Return each line of the listing below that contains the string "series".

━━ Task data

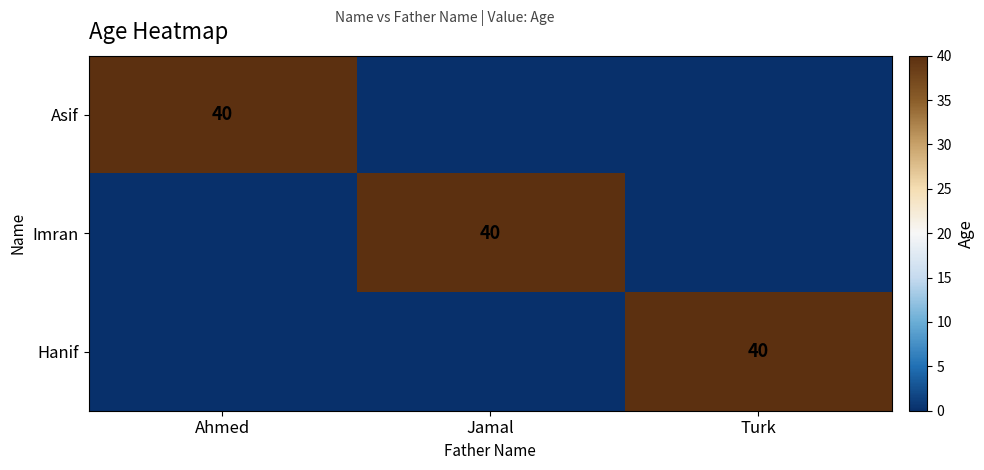

At which category is the sum across all series the highest?

Ahmed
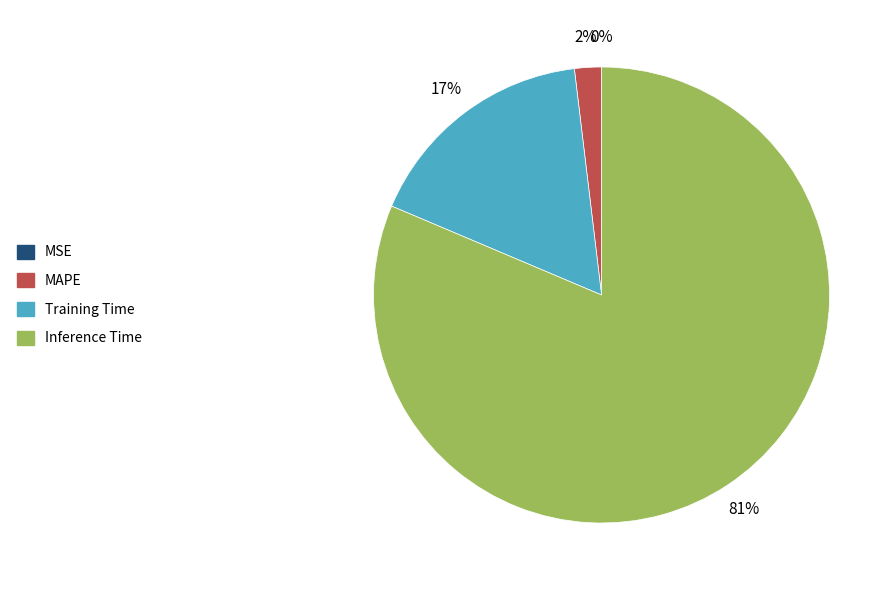

To the nearest percent, what is the average slice percentage?

25%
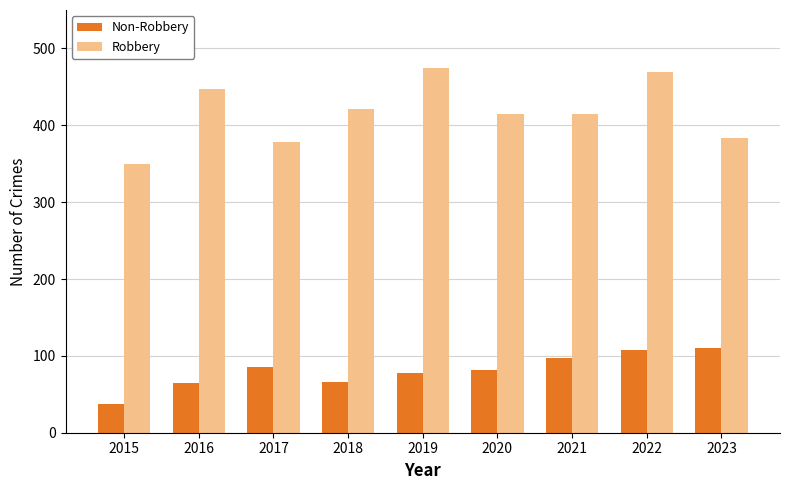

What are all the series names shown in the legend?

Non-Robbery, Robbery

━━━━

Written answer
At which category is the sum across all series the highest?
What are all the series names shown in the legend?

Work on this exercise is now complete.